##### PROVIDED RECORDS #####

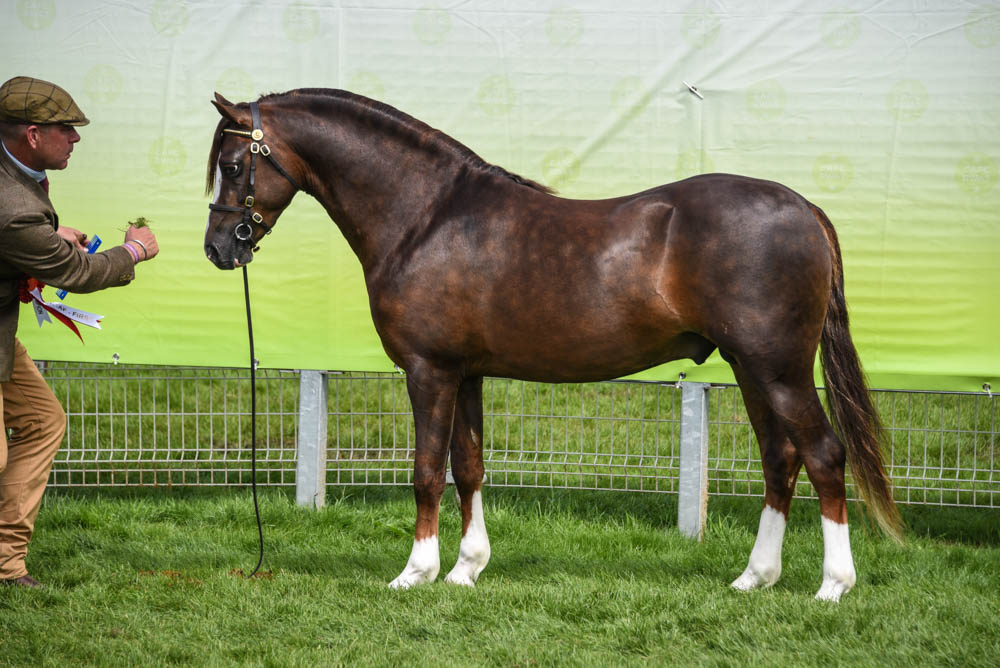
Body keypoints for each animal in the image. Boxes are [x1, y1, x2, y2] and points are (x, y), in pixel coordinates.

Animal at [201, 87, 900, 600]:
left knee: (824, 455)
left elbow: (426, 471)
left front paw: (415, 573)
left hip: (779, 370)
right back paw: (755, 578)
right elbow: (468, 467)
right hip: (754, 371)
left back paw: (833, 586)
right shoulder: (466, 372)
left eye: (233, 166)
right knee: (780, 459)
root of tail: (804, 208)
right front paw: (466, 569)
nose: (218, 249)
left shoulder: (428, 371)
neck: (426, 217)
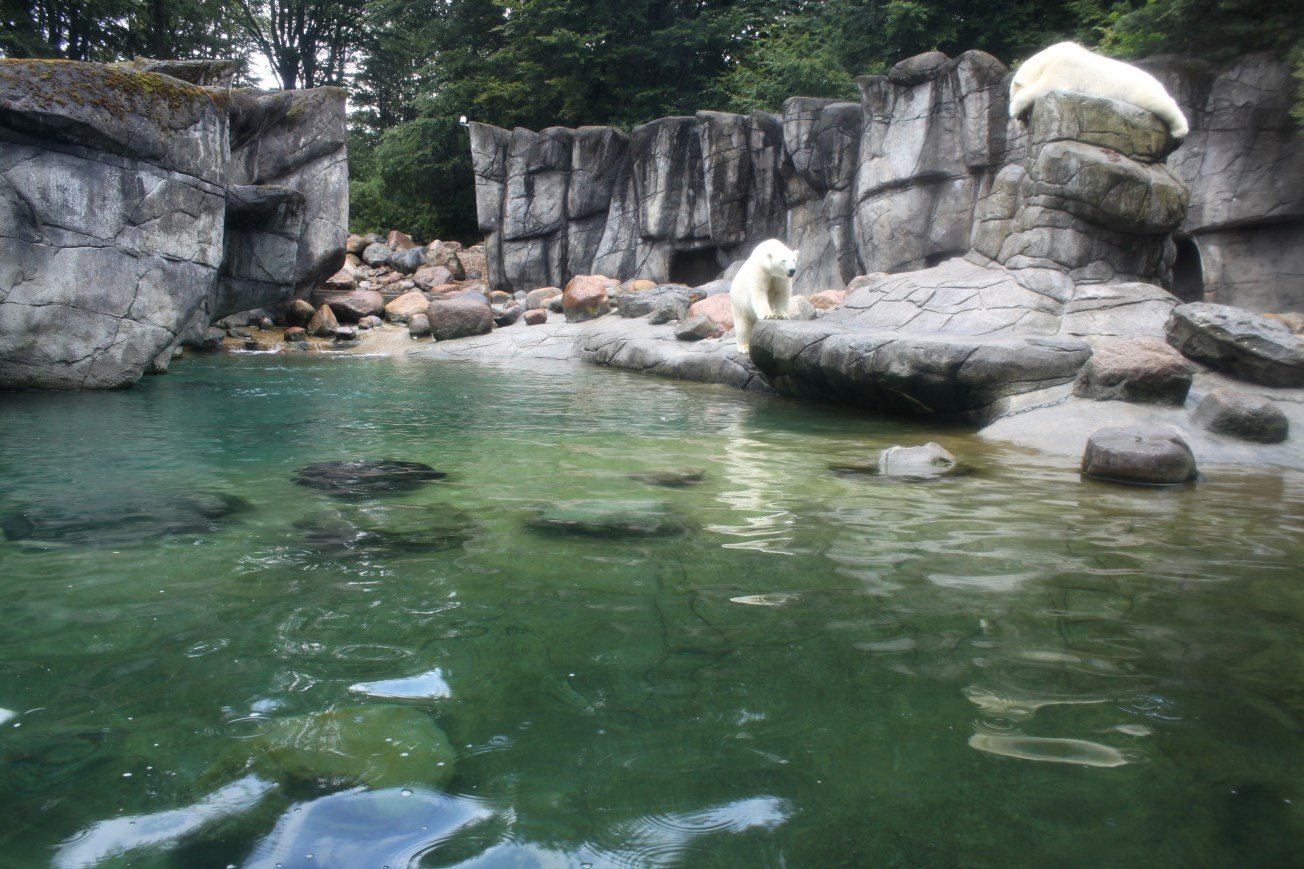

#####

TASK PROMPT
Would you give the data above again word for word, minus the pictures?

EXERCISE RESPONSE
Body keypoints for each animal in the image. Boxes are [x1, y1, x2, y2] and points are (x, y), in pixel coordinates.

Animal at [201, 87, 900, 600]:
left knee: (824, 455)
left elbow: (426, 471)
left front paw: (415, 573)
left hip: (779, 370)
right back paw: (755, 578)
right elbow: (468, 467)
right hip: (754, 371)
left back paw: (833, 586)
right shoulder: (466, 372)
left eye: (233, 166)
right knee: (780, 459)
root of tail: (804, 208)
right front paw: (466, 569)
nose: (218, 249)
left shoulder: (428, 371)
neck: (426, 217)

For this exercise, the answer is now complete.